Directions:
Reproduce word for word everything in the material from the line containing "To the nearest" down to its final line, with both of those lines included. Leave the pictures out of your answer.

Data records Block Start

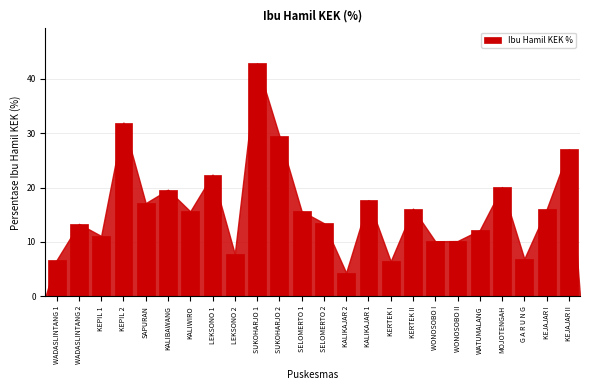

What is the change in value from SELOMERTO 1 to WONOSOBO II?

-5.5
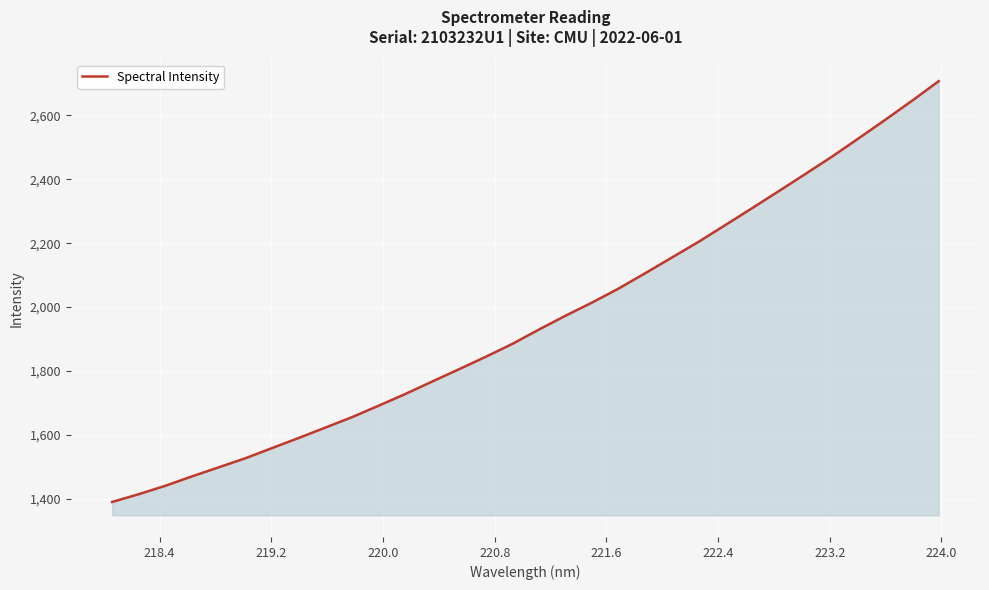

What is the greatest value displayed?

2707.3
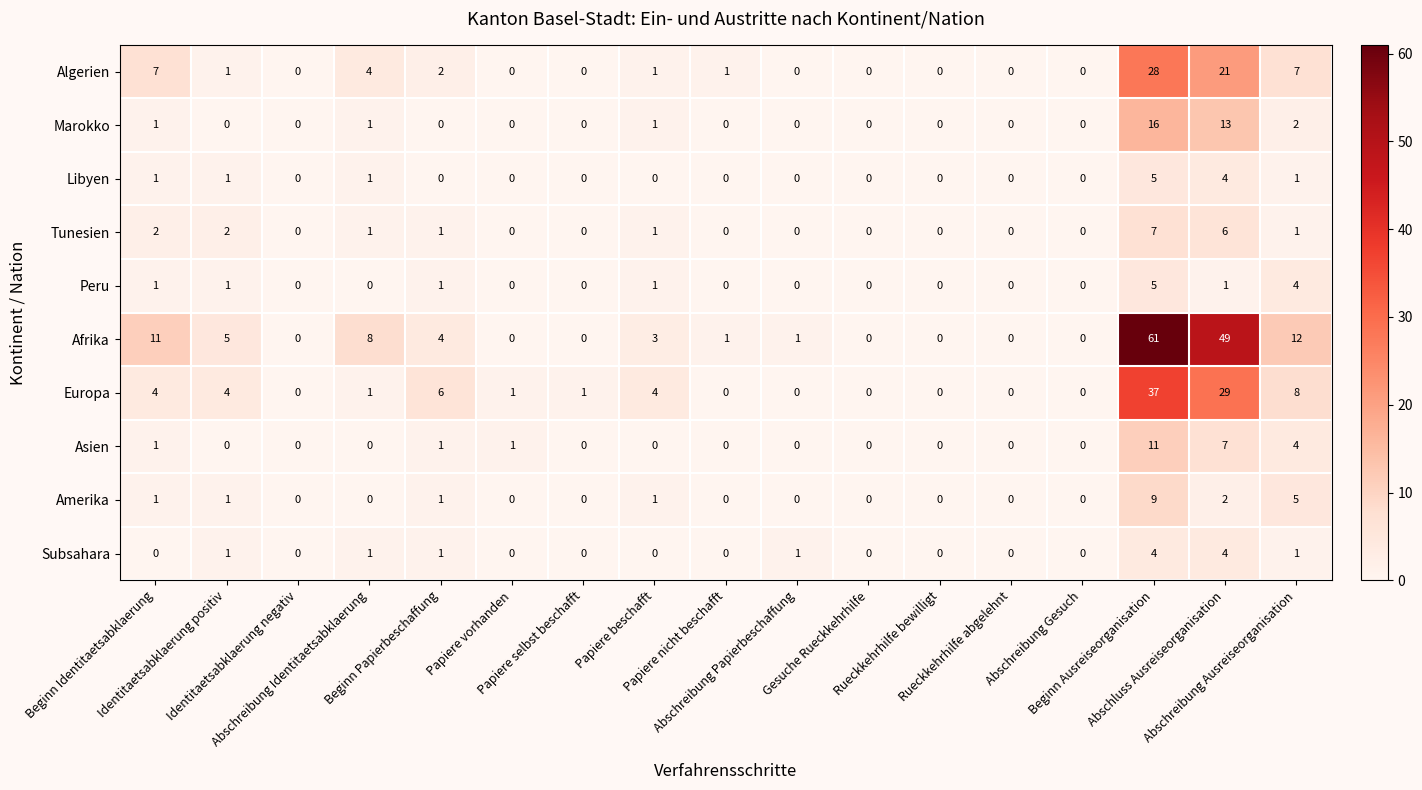

What is the difference between the maximum and second lowest values in the Algerien series?

28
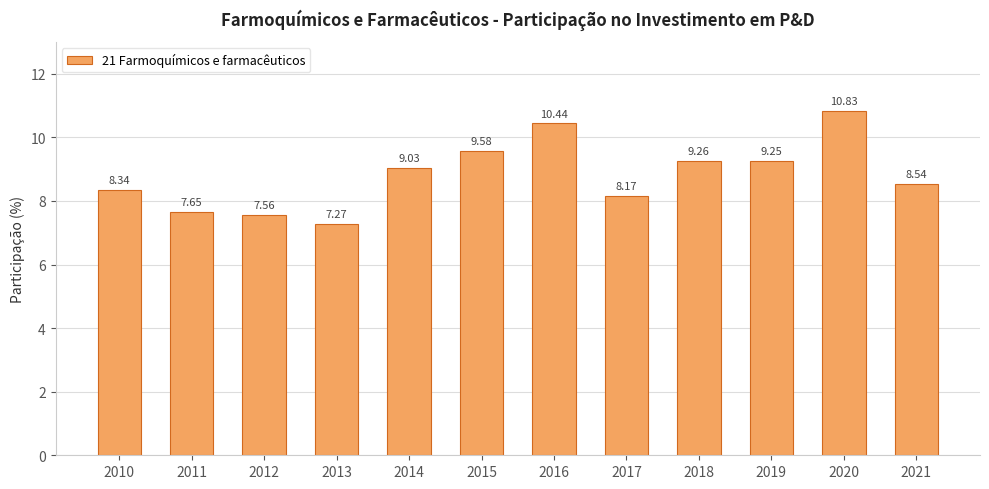

Is it true that the value at 2016 is 2.6?

False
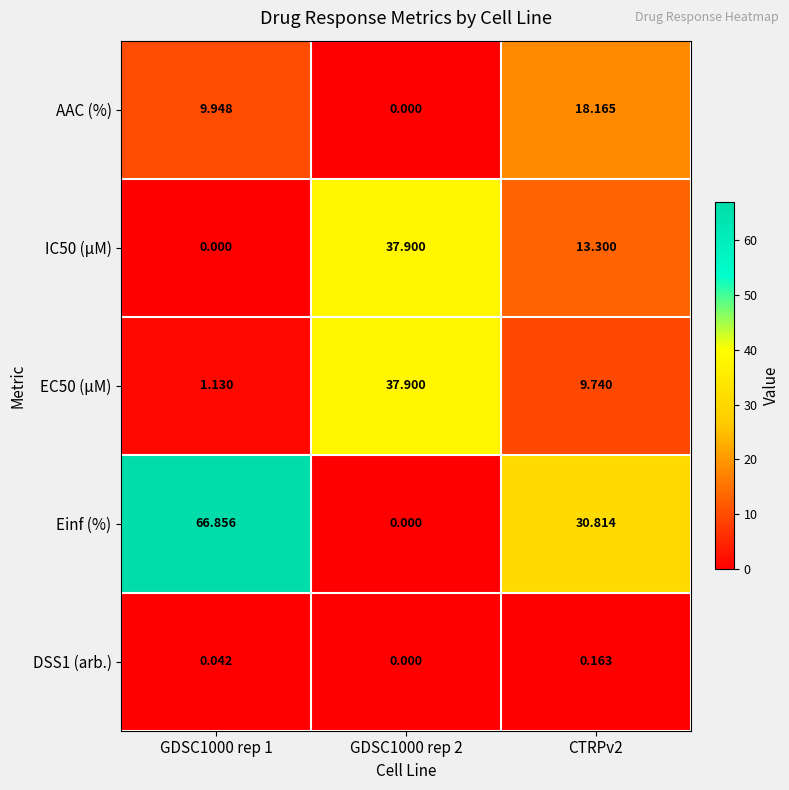

Which series changed the most between GDSC1000 rep 1 and CTRPv2?

Einf (%)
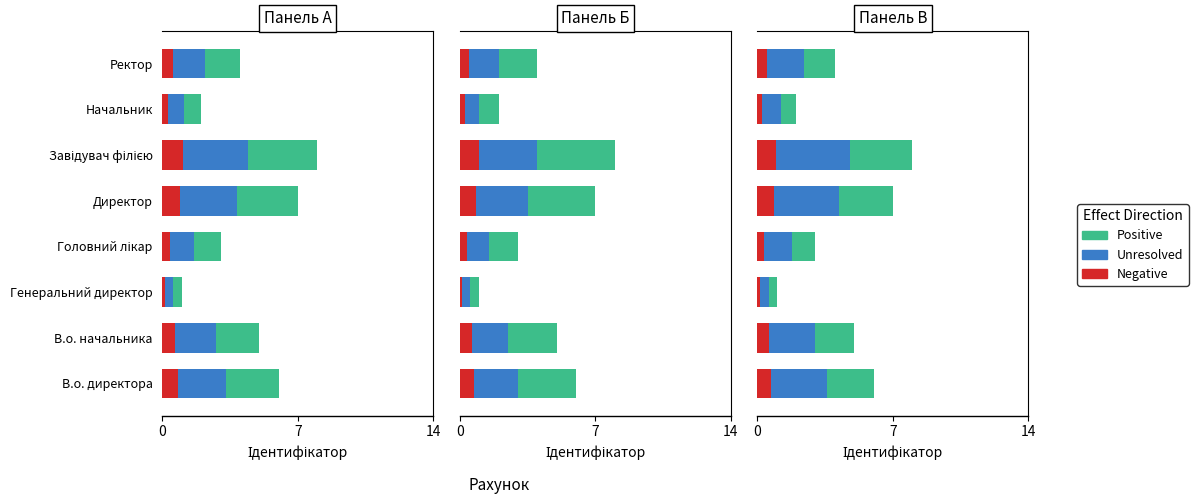

What value does the Negative series have at Головний лікар?

0.4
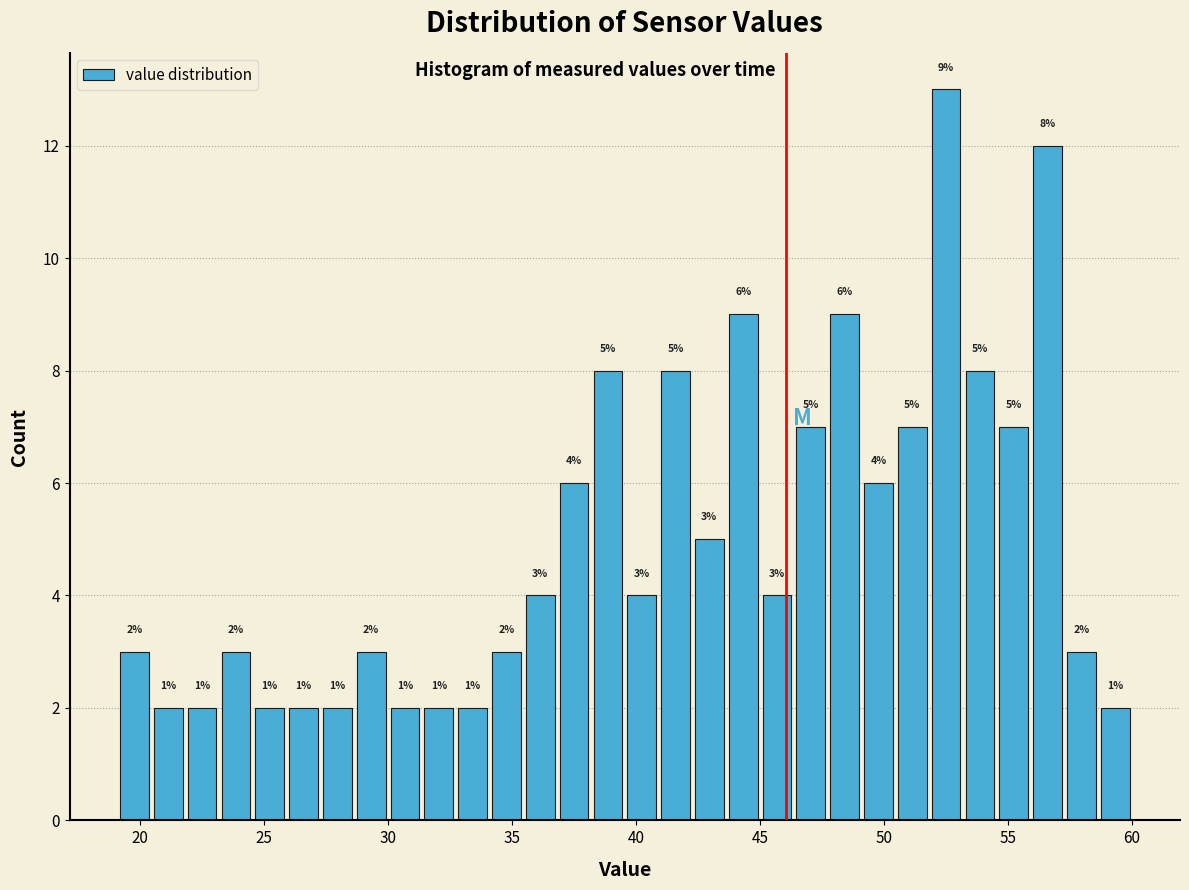

Read against the x-axis, roughly where is the centre of the tallest bar?

52.5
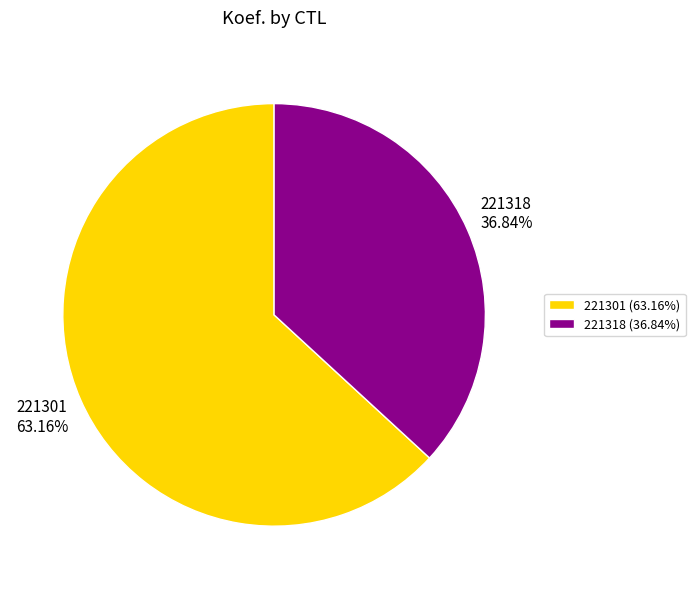

To the nearest percent, what percentage of the pie is 221301?

63%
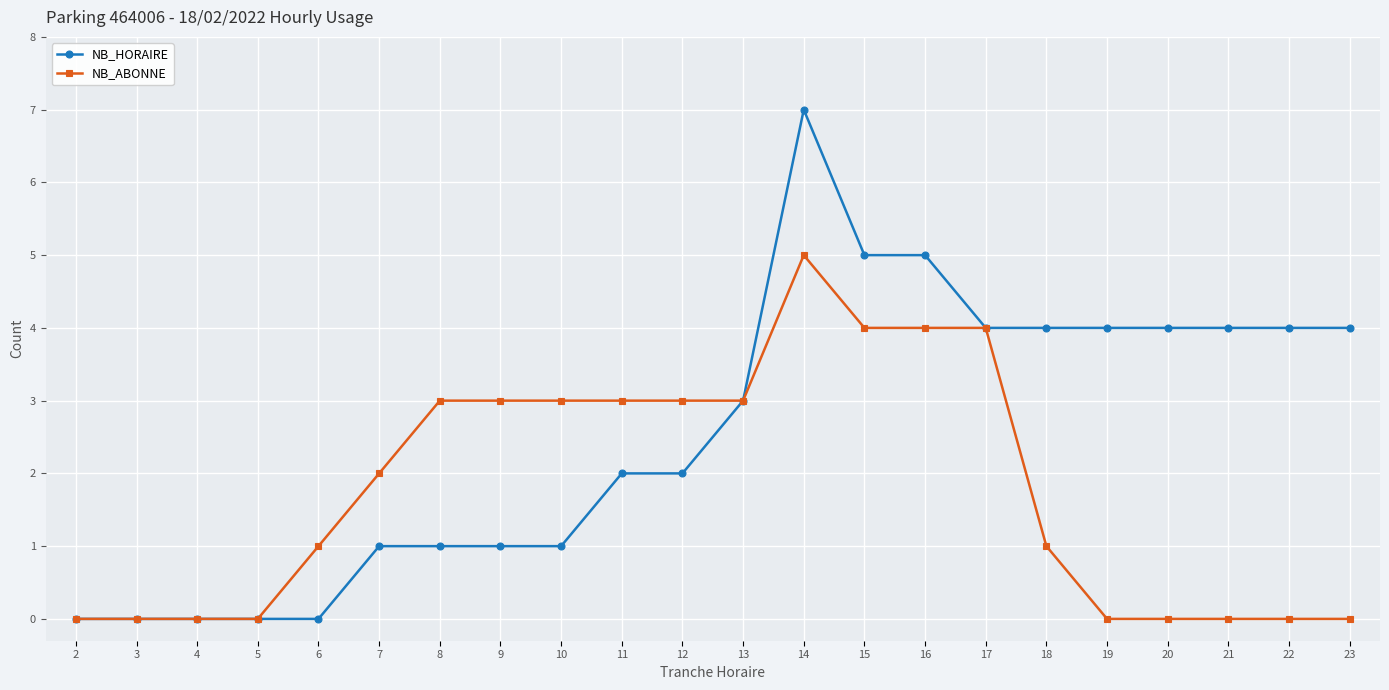

What is the average value of the NB_ABONNE series?

2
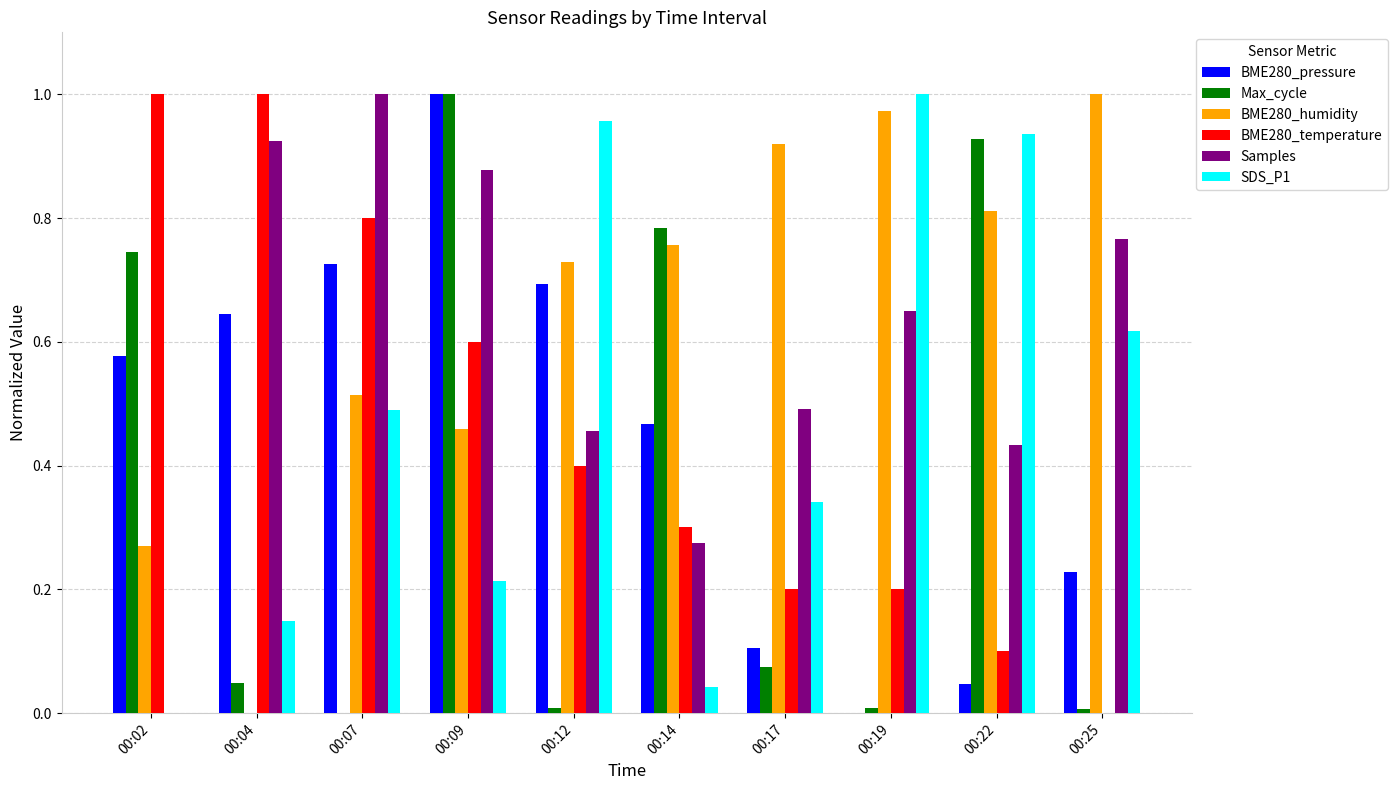

True or false: BME280_humidity has a value of 0.7 at 00:12.

True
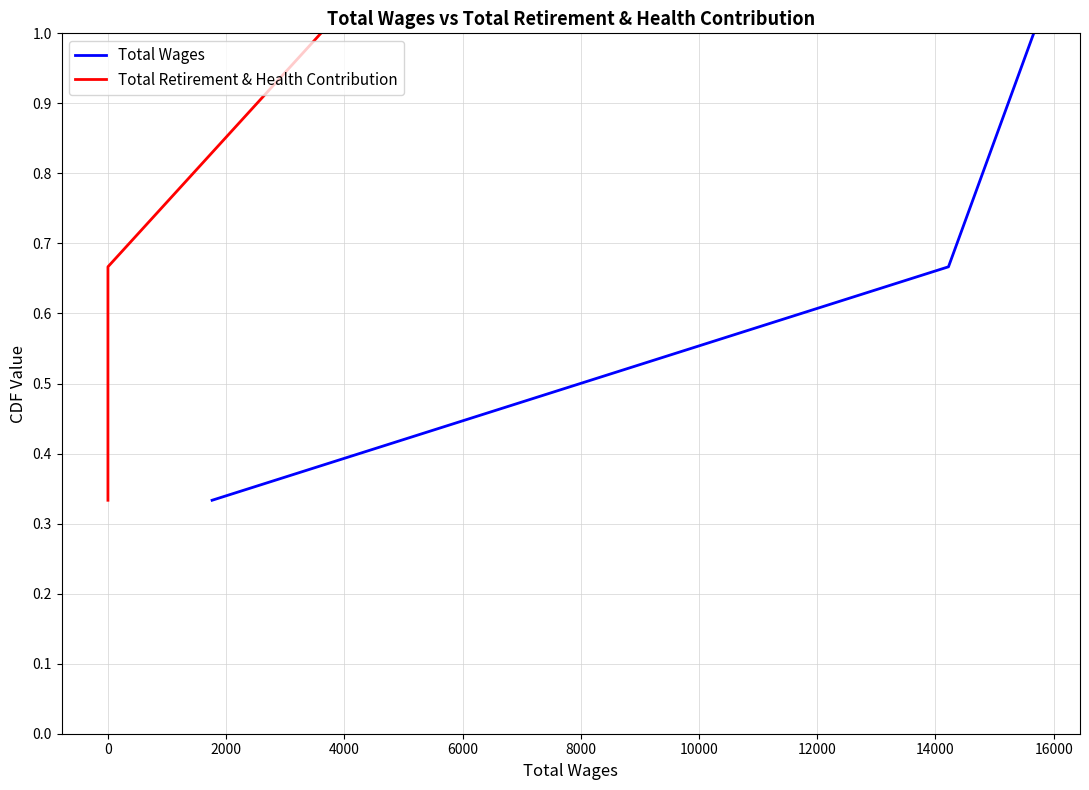

What is the maximum value shown in the chart?

1.0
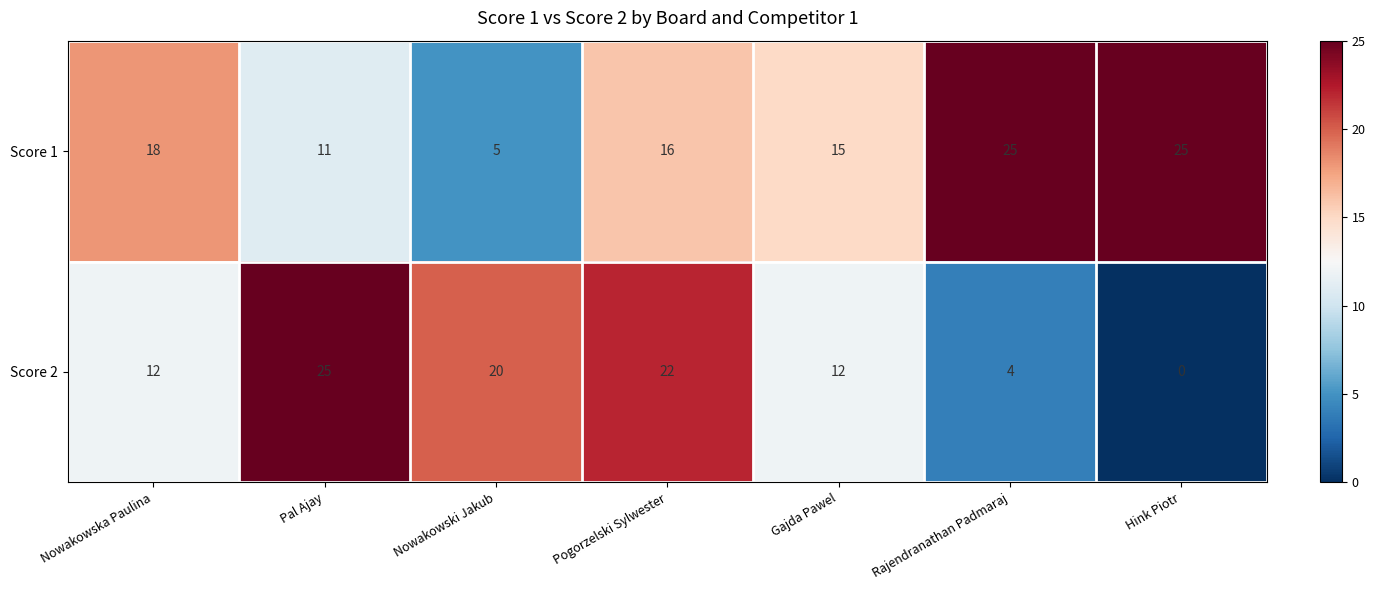

What is the total value across all series at Nowakowska Paulina?

30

Data records Block End

Solution:
To the nearest percent, what percentage of the pie is 221301?

63%

What is the average value of the NB_ABONNE series?

2

True or false: BME280_humidity has a value of 0.7 at 00:12.

True

What is the maximum value shown in the chart?

1.0

What is the total value across all series at Nowakowska Paulina?

30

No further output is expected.